We must go to Greece by sea: and the sea voyage is most instructive. There is a long, lonely, restless stretch of sea, some 400 miles broad between the coast of Sicily and sight of the mountains of Attica. When the vast pinnacle of Aetna, with its trailing pennon of smoke, a pinnacle which hour after hour seems to rise in the sky, at last fades out of sight in the west, a long reach of unbroken sea has to be ploughed. Long before we sight the mountains of Taygetus or the headlands of Taenarum or Malea, between which lies the vale of 'Hollow Lacedæmon,' one has come to realise that we have left Europe far behind and are entering on the land of the rising sun. The old saw ran -- 'When you have passed Cape Malea, make your will and say farewell to your kindred.' That is no longer necessary or even prudent. But by the time that we have rounded Cape Malea and are steering north-east instead of south-east, it breaks upon us that we have left Europe some distance behind us.
Whatever geographers may pretend, there is not any such country as Greece -- and there never was. There is no definitely marked portion of Europe inhabited by a people politically and socially one, with national traditions and habits. There is not now, and there never has been in ancient or in modern times. If we take a list of the illustrious Greeks of antiquity, we shall find that far the larger part of them belonged not to continental Greece proper, but to Greek communities spread out over the world from the coast of Spain to the banks of the Euphrates, from the Euxine to the coast of Africa. There is now a Greek language, a Greek church, a Greek nationality, possibly to some degree, but very doubtfully, a Greek race, spread over many countries, over a thousand islands, mingled with other races, languages, and countries; subdivided, dispersed, and scattered over more than a thousand miles. All good Greeks would be scandalised if Crete was not included in Greece -- Crete where they say true Hellenes survive. And if Crete, why not Rhodes, why not Cyprus, why not Smyrna, Chios, Lesbos, and the other islands of the Archipelago? Till Athens lately became populous, there were more Greeks in Constantinople than in Athens, and it is always said of a purer Hellenic descent. And no other Greek town except Athens and Piraeus contains as many Greeks as there are in Smyrna, or Alexandria, perhaps in Trieste, or London. Where does Greece begin and end? All genuine Greeks deny with indignation that Greece is limited by the present frontiers of the actual kingdom. What are its local limits? Every true Hellene, and every Philhellene states them in a different way. A Greek orator addressing the people of Athens talks not of their country, but of Hellenismus or Panhellenism, that is, the common aspirations of the so-called Greek race. Greece may mean a nation; it cannot mean a country.

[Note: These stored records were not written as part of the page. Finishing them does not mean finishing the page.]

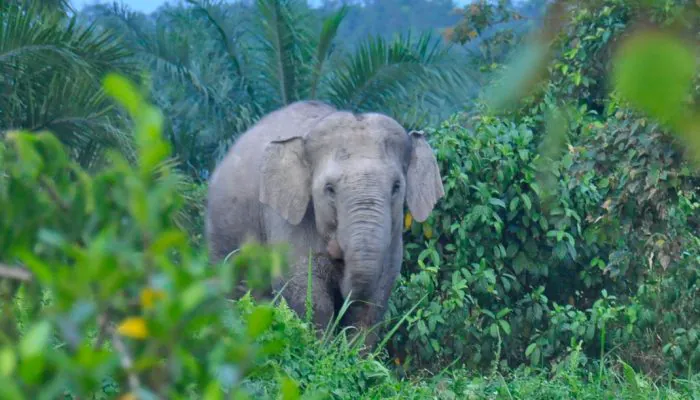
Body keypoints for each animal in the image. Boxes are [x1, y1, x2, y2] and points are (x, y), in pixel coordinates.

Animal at [204, 100, 442, 350]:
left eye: (396, 186)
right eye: (329, 189)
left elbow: (375, 296)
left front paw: (352, 353)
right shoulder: (285, 217)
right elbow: (305, 290)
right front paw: (321, 349)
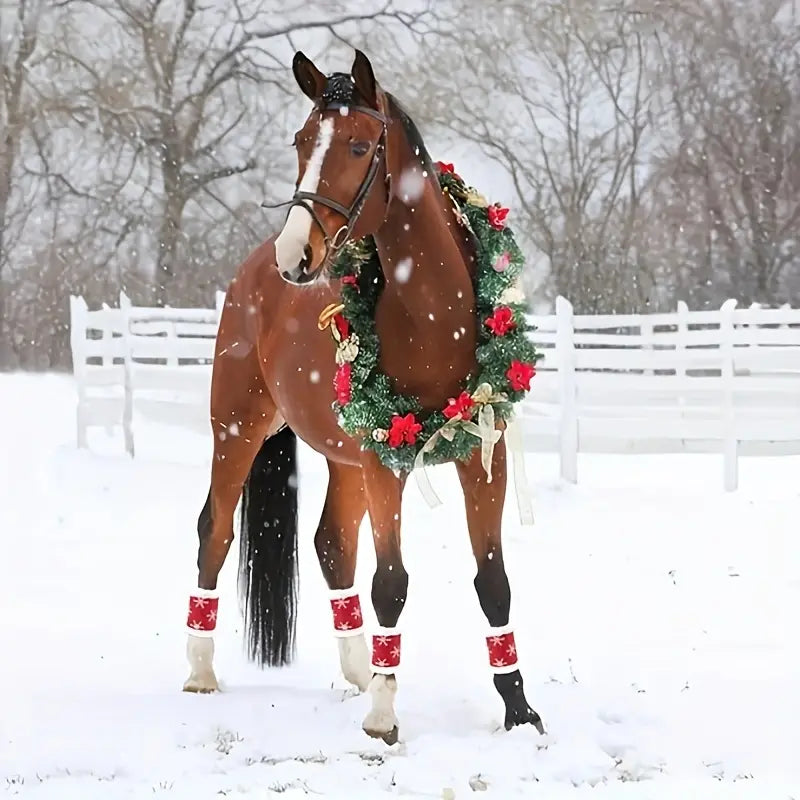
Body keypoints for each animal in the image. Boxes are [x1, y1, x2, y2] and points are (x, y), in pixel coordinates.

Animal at [181, 50, 544, 744]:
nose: (296, 253)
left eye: (355, 144)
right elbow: (392, 583)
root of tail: (253, 270)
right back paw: (201, 670)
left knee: (330, 544)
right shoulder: (386, 462)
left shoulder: (481, 457)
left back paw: (358, 669)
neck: (432, 313)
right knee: (215, 529)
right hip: (238, 428)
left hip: (344, 455)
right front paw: (383, 716)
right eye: (302, 141)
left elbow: (495, 583)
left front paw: (518, 709)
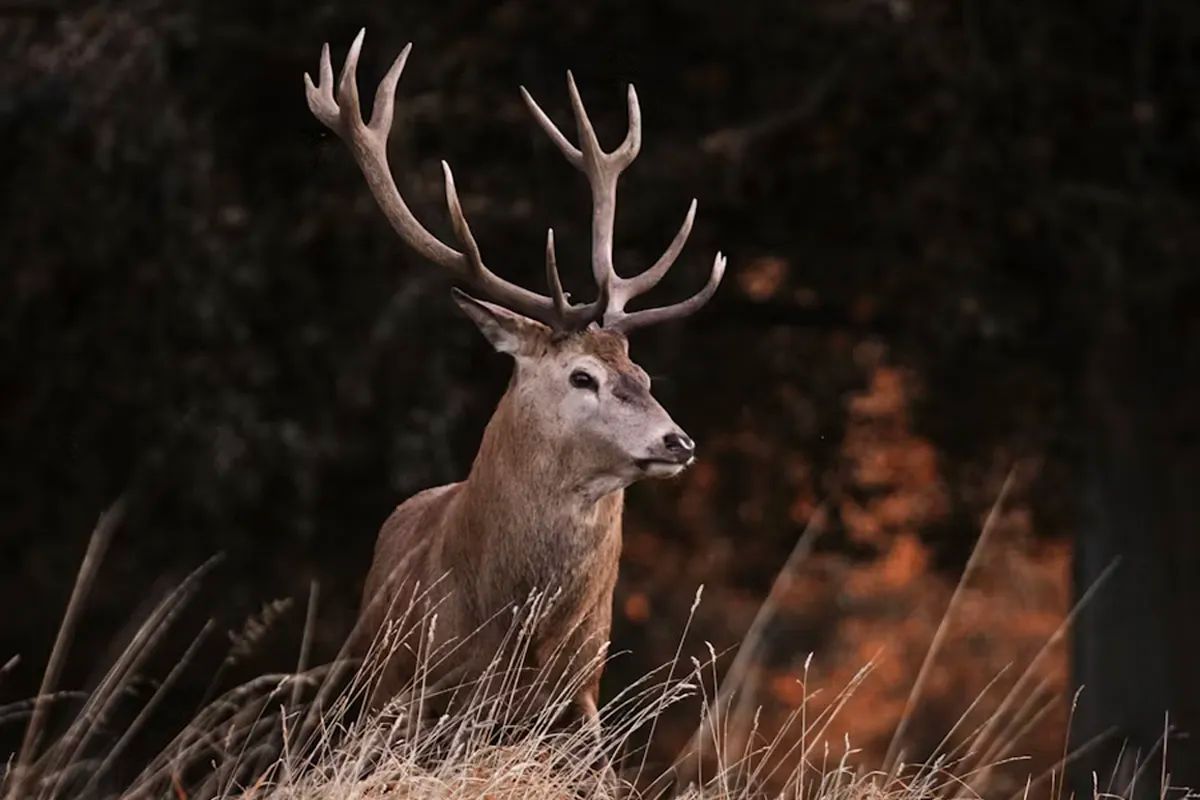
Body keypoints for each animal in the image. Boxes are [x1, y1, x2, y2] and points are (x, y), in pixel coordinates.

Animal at [304, 31, 725, 745]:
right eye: (582, 376)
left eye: (642, 375)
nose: (679, 442)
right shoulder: (413, 689)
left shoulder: (579, 698)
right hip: (365, 675)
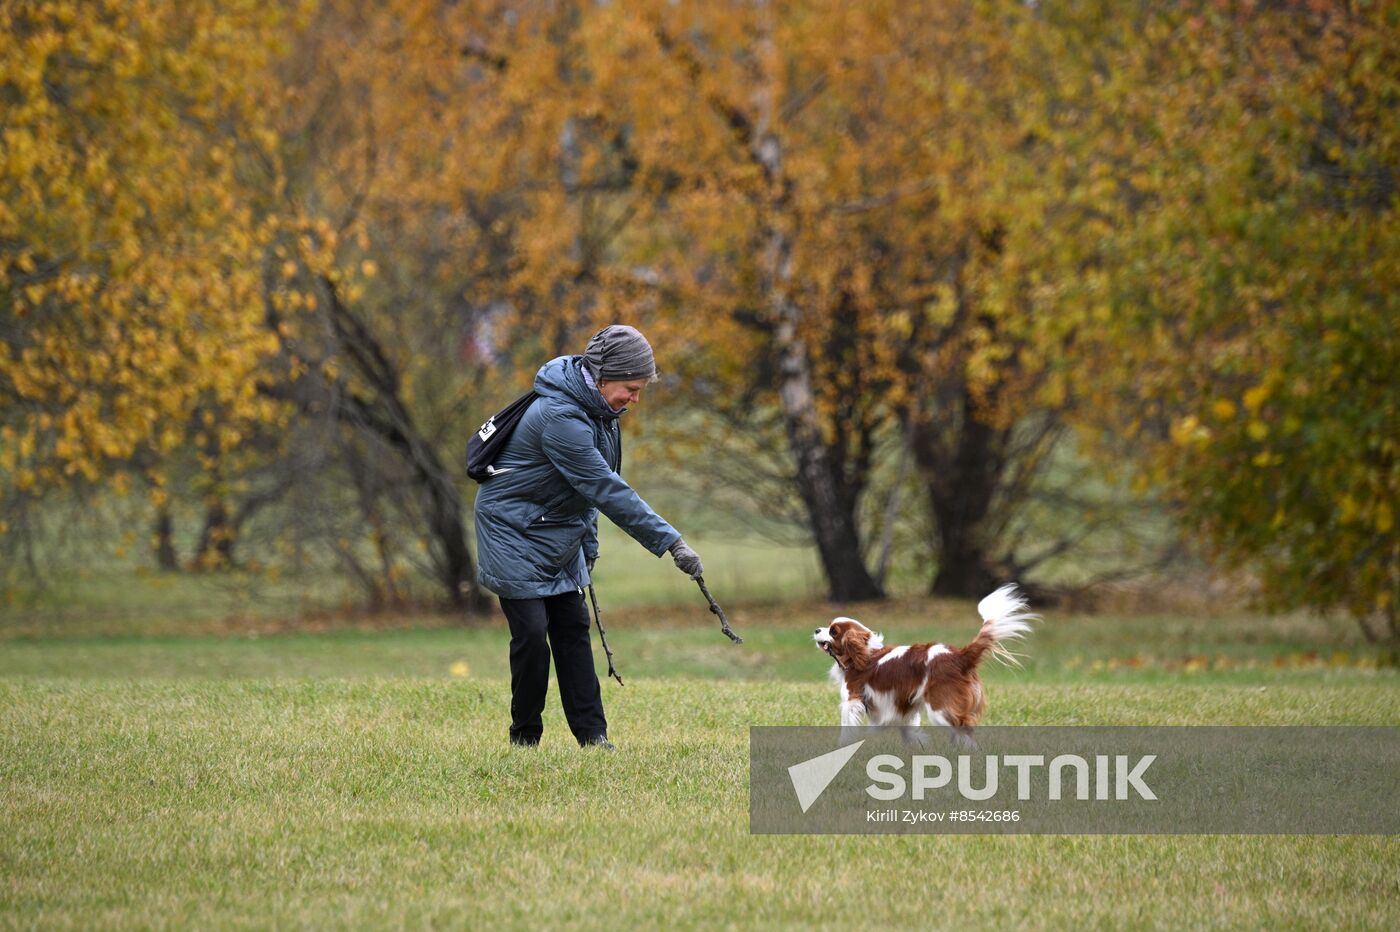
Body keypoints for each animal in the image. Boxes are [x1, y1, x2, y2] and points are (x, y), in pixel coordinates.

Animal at [817, 582, 1036, 738]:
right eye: (827, 626)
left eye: (833, 631)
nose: (817, 629)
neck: (865, 654)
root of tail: (960, 655)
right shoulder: (902, 706)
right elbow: (911, 733)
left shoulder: (852, 701)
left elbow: (847, 731)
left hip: (941, 709)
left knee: (965, 729)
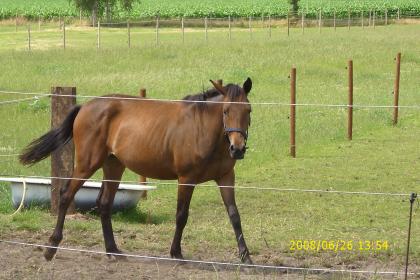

Until we see Greece we hardly realise that Greece is practically all mountains, tremendous, bare, precipitous mountains, with hardly any real plains of any size except at extreme points. The islands are so numerous and so close to the mainland that they practically form part of it. They are mere tops of mountains rising out of the sea. And it is much easier to pass from one island to another, than from one point of the mainland to another a few miles off. In sailing across the Aegean Sea, from the time we sight Cape Taenarum (Matapan) until we reach the Bosphorus, some 500 miles, we never lose sight of mountains towering out of the sea. From Taenarum we can see the mountains of Crete 100 miles off; and in passing up the Archipelago, we see on one side the islands and mainland of Asia Minor on the East, and the islands and mainland of European Greece on the West. Hence, the whole of Greece, mainland and islands together, looks not like a definite country such as Italy, Spain, France, or England, but a long chain of Alps or Andes, half submerged in the Eastern Mediterranean, and thrusting a thousand bare and jagged peaks to form islands in the sea.